Generally, the men I spoke with dreaded the heart-to-heart.
“If a woman tells me, ‘Let’s talk,'” a real estate broker said, “it’s my cue to
go in the other direction.”
“This requirement to ‘be honest’ about their feelings haunts
men, because men-honestly-simply do not know how they feel,” said a musician
who’s in analysis five days a week. “They will spend hours being grilled and
filleted by their female mates about how they feel, when some white lies and
some white wine make for a more pleasant evening.”
Sensing that so many men have come to fear “a talk” more
than debating china patterns, women say that while they once believed couples
should discuss everything, now they’re not so sure. A woman who asked to be
described as a “leggy model even though I’m not” said, “In the old days, when
sex roles were clearer, women didn’t expect men to be their best friends. Now I
realize it’s unfair to presume a man will fulfill so many roles. It’s not
realistic to make this man your lying-around friend, your going-to-the-movies
friend, your telling-the-minutiae-of-the-day friend.” When I asked another
woman how much couples should talk, she replied, “How much do you want to stay
in the relationship?”
Others felt that “laying everything on the table” was
putting women at a disadvantage. “Men need to be managed, ” a freelance magazine writer said. “You don’t want them to
see the strings.”
A divorcée who dresses in chic ski outfits believes men view
so much talk as excessively needy, and that “men smell need on a woman like bad
perfume.” She went on to say, “Men judge women for having needs because they
don’t think they have needs-because
women always anticipate them.”
Several women also said that, while they don’t think lots of
talking is necessarily helping, it’s tied into their idea of a strong woman.

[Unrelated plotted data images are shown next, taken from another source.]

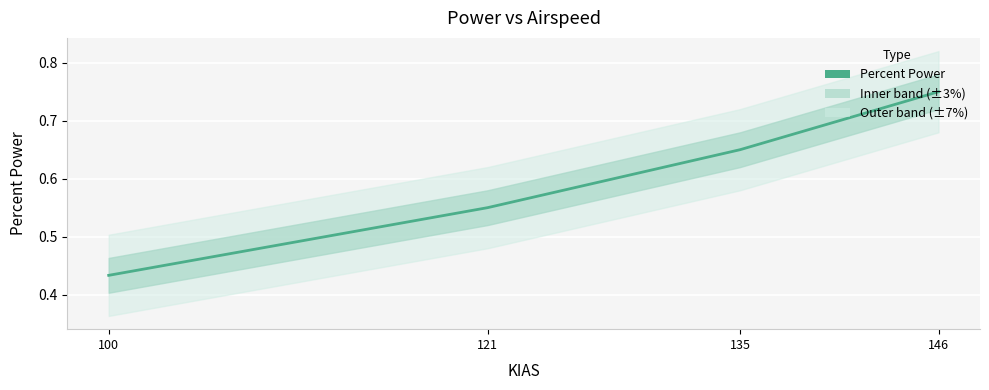

What is the value of the 1st point from the left?

0.4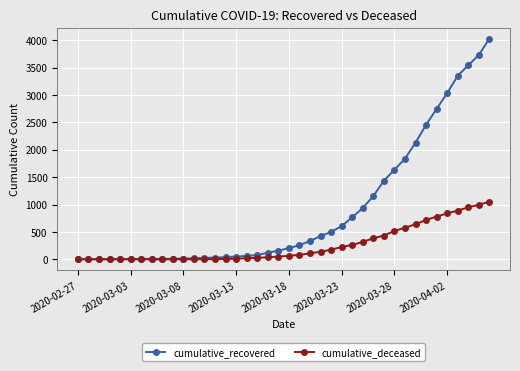

Which series has the widest spread of values?

cumulative_recovered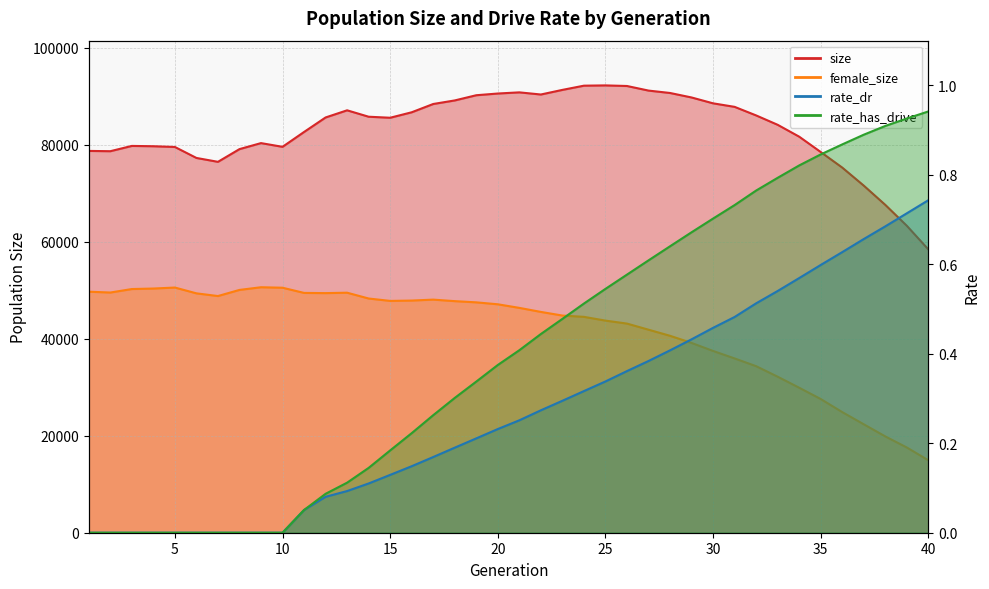

At which category does the chart reach its minimum across all series?

1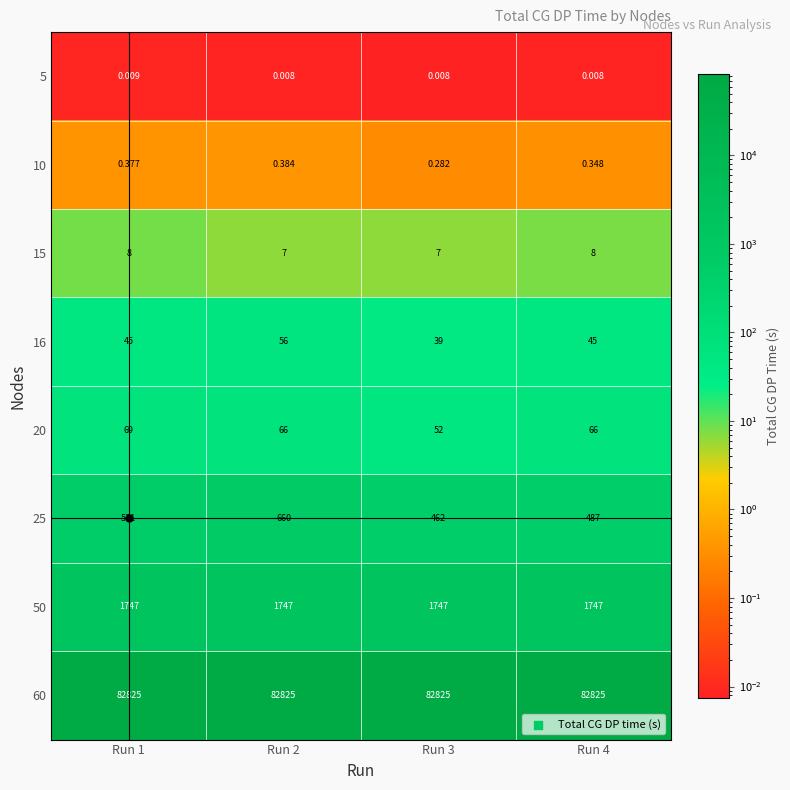

Is the value of 20 at Run 4 greater than the value of 5 at Run 2?

Yes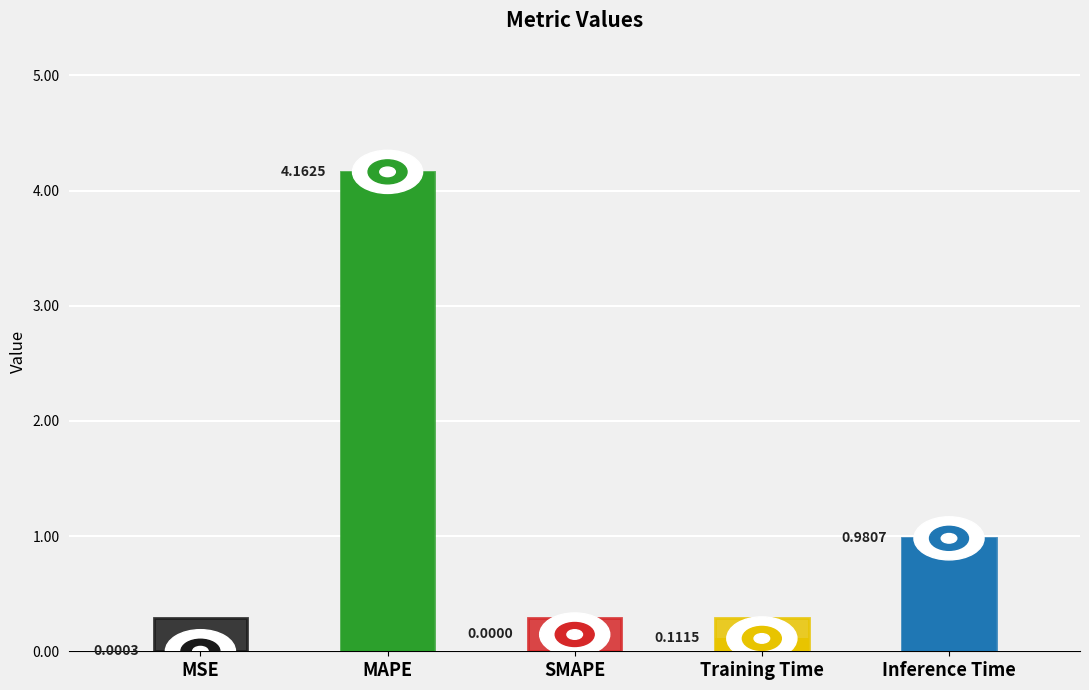

At which category does the chart reach its peak across all series?

MAPE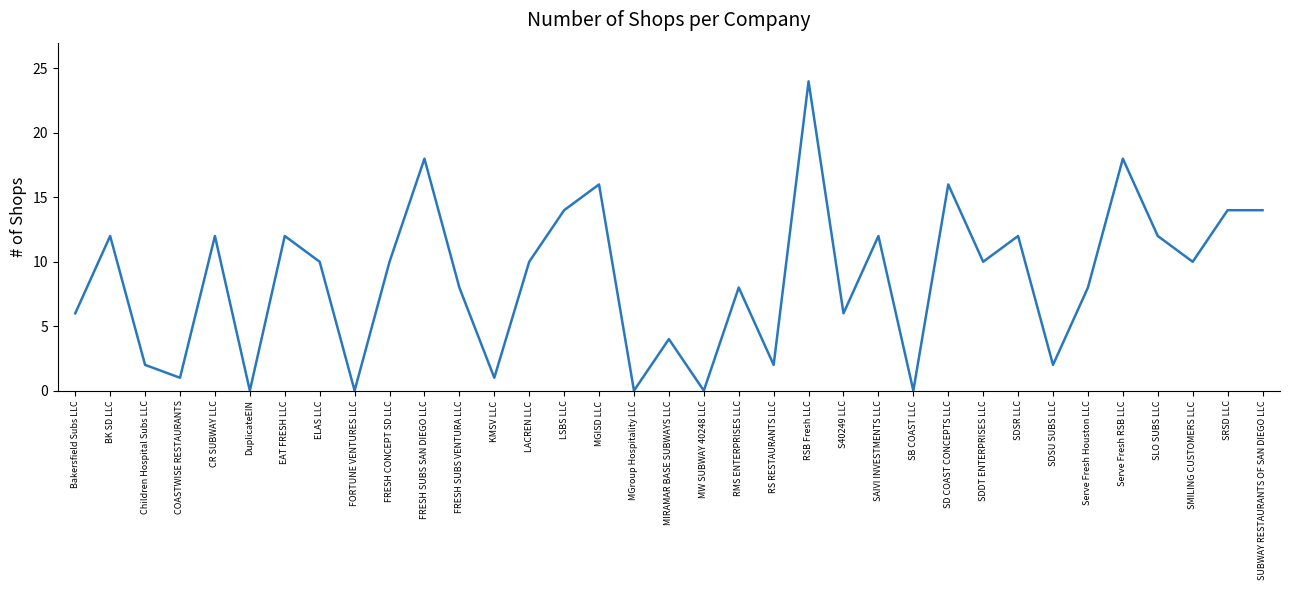

What is the maximum value shown in the chart?

24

“It seems somehow anti-feminist not to tell your mate everything these days,” a
book-store manager sighed, examining a pimple she said was caused by stress.
“But I have to tell you, the minute I stopped playing games, he got scared.”
An actress who worries that her biological clock is ticking
also mentioned the concept of the modern woman. “Women didn’t talk about
relationships this much before the pill,” she said. “Now they have control of
their bodies and when to have sex, so they can say what they want and walk away
if they have to.”
Privately, many women are saying they’re looking for
alternatives to the talkathon. “Men are uncomfortable with women coming at them
directly. They deal with that at work,” the freelance writer said. “Now, when I
want to talk about something with my boyfriend, I make him a cocktail. Relax
him a little and then pounce.”
Her friend smiled. “It’s
so ironic,” she said. “Men get women drunk to have sex with them and you’re
getting your boyfriend drunk to talk.”
When I asked for solutions, the only suggestion came from
the real estate broker: “More sex and silence.” Well, in silent films, couples
relate in brief placards. An “I am struggling with issues about my parents’
marriage and how that affects me” is reduced to a brief “Help!” on-screen.
Another possibility is Quest For Fire ,
where mud-covered singles wander the earth content to pick nits out of each
other’s fur and loiter in caves. Primitive, yes, but little need for couples’
counseling. Or maybe musicals have something to teach us. “My therapist says
you’re controlling” would sound much better set to Cole Porter.
Perhaps the problem is not talking at all, but instead the
truth behind why we talk. “Women don’t want talk
from talk,” the actress said. “They think that, through talk, they can get
a man to change . But men only change
through evolution. So we’ve got another three billion years.”